I don’t know when the story became more about her than him. It’s like that late night train that you board with no destination in mind. Where you find pictures in the popcorn ceiling only to forget what they were and come up with new ones instead. It’s honest and unedited. It’s me smiling at the angels, still raw and vulnerable. It’s talking to the ceiling in the dark. But I think someone interrupted me and now I’m forever waiting for the embarrassment to hit.
I’m afraid that once I begin to tell them, I won’t be able to stop. My eyes will start to sparkle, my mouth will turn up, and then somebody will ask me who I’m talking to, and I’ll hear the blinds banging against wood again.
I stopped writing about my crushes because it leaves evidence behind. When people ask me what my plans are after I graduate, I don’t tell them about all those chapters I wrote over the summer. Or all the ones I plan to write next summer. Well, what do you write, then? My lips stretch with no feeling. My shoulders rise. I look away. Poetry, I might say because it’s okay to be vague with poetry. You can hide behind flowery imagery and some obscure simile—your half-completed thoughts. Sometimes, I tell people I write fantasy because it feels more acceptable than romance. I make up lies and tell myself it’s just another story.

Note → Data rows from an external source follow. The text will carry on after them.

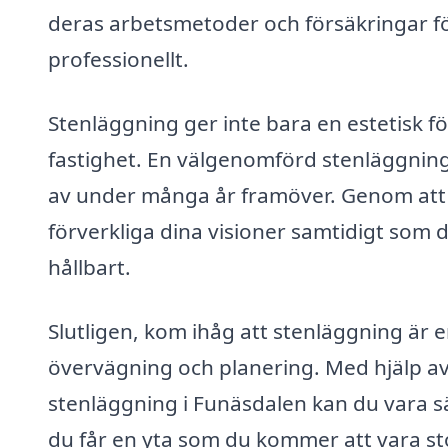
deras arbetsmetoder och försäkringar för 
professionellt.
Stenläggning ger inte bara en estetisk f
fastighet. En välgenomförd stenläggning 
av under många år framöver. Genom att 
förverkliga dina visioner samtidigt som d
hållbart.
Slutligen, kom ihåg att stenläggning ä
övervägning och planering. Med hjälp av
stenläggning i Funäsdalen kan du vara säk
du får en yta som du kommer att vara sto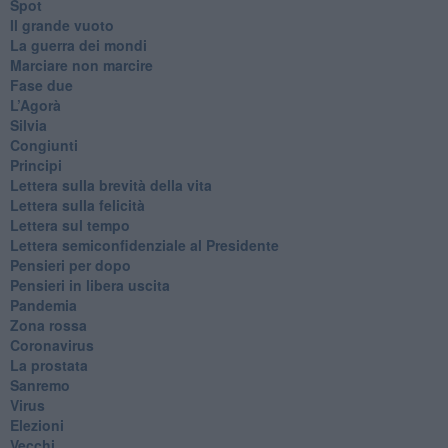
Spot
​Il grande vuoto
​La guerra dei mondi
Marciare non marcire
Fase due
L’Agorà
Silvia
Congiunti
Principi
​Lettera sulla brevità della vita
​Lettera sulla felicità
​Lettera sul tempo
Lettera semiconfidenziale al Presidente
Pensieri per dopo
​Pensieri in libera uscita
Pandemia
Zona rossa
Coronavirus
La prostata
Sanremo
Virus
Elezioni
Vecchi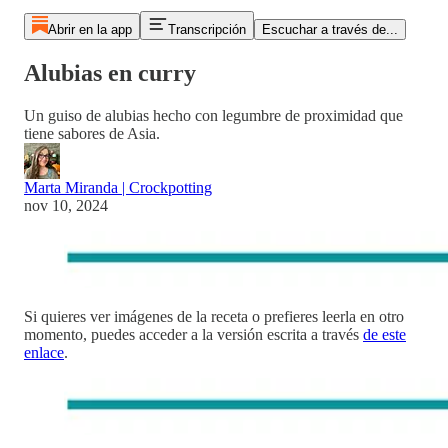
Abrir en la app
Transcripción
Escuchar a través de...
Alubias en curry
Un guiso de alubias hecho con legumbre de proximidad que
tiene sabores de Asia.
Marta Miranda | Crockpotting
nov 10, 2024
Si quieres ver imágenes de la receta o prefieres leerla en otro
momento, puedes acceder a la versión escrita a través
de este
enlace
.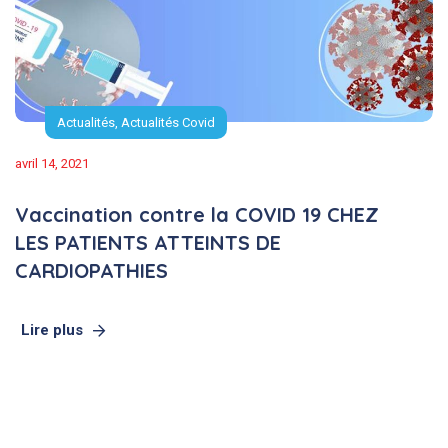
Actualités
,
Actualités Covid
avril 14, 2021
Vaccination contre la COVID 19 CHEZ
LES PATIENTS ATTEINTS DE
CARDIOPATHIES
Lire plus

I’m afraid that once I begin to tell them, I won’t be able to stop. My eyes will start to sparkle, my mouth will turn up, and then somebody will ask me who I’m talking to, and I’ll hear the blinds banging against wood again. I’m afraid no one will see the green grass I’m painting or the daisies beneath it. I’m afraid that they’ll point out the edges of my vision, and I’ll realize it’s all on a screen. You zoom out, and I’m in the audience, one of a hundred faces in plush, red seats, staring at a scene I’m no longer a part of. So, I point out the screen to myself before they can. Wake up! I snap my fingers in my face. You’re not a child anymore.

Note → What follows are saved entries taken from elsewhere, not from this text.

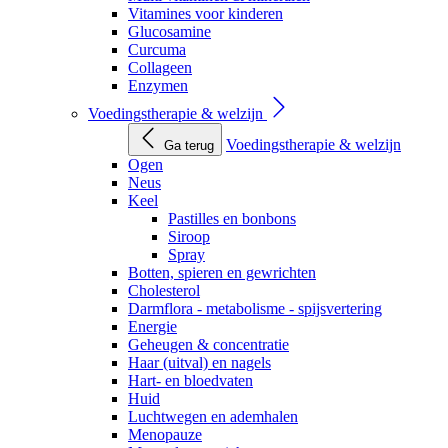
Vitamines voor kinderen
Glucosamine
Curcuma
Collageen
Enzymen
Voedingstherapie & welzijn
Voedingstherapie & welzijn
Ga terug
Ogen
Neus
Keel
Pastilles en bonbons
Siroop
Spray
Botten, spieren en gewrichten
Cholesterol
Darmflora - metabolisme - spijsvertering
Energie
Geheugen & concentratie
Haar (uitval) en nagels
Hart- en bloedvaten
Huid
Luchtwegen en ademhalen
Menopauze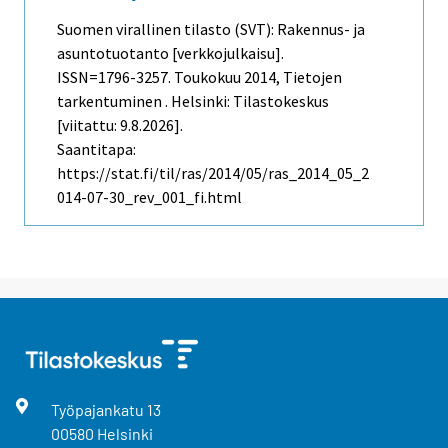
Suomen virallinen tilasto (SVT): Rakennus- ja
asuntotuotanto [verkkojulkaisu].
ISSN=1796-3257.
Toukokuu
2014, Tietojen
tarkentuminen . Helsinki: Tilastokeskus
[viitattu: 9.8.2026].
Saantitapa:
https://stat.fi/til/ras/2014/05/ras_2014_05_2
014-07-30_rev_001_fi.html
Työpajankatu
13
00580
Helsinki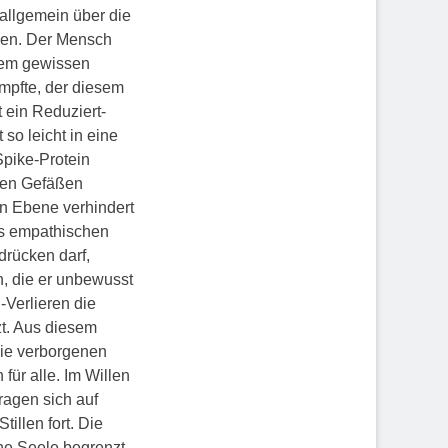
 allgemein über die
sen. Der Mensch
inem gewissen
mpfte, der diesem
ein Reduziert-
so leicht in eine
Spike-Protein
den Gefäßen
en Ebene verhindert
des empathischen
rücken darf,
n, die er unbewusst
-Verlieren die
t. Aus diesem
die verborgenen
für alle. Im Willen
ragen sich auf
llen fort. Die
che Seele begrenzt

Writing used to be those night-time whispers to me – unwatched, unabashed, I admitted. Now, sometimes it feels like a gun in my face. Because when all the whispering finally makes her throat dry, my baby sister stops. Her eyes are still wide open. I know she’s still thinking her whispers to the ceiling. Then, her eyes drift shut and it’s a new day tomorrow. I wonder at what age you stop talking to angels.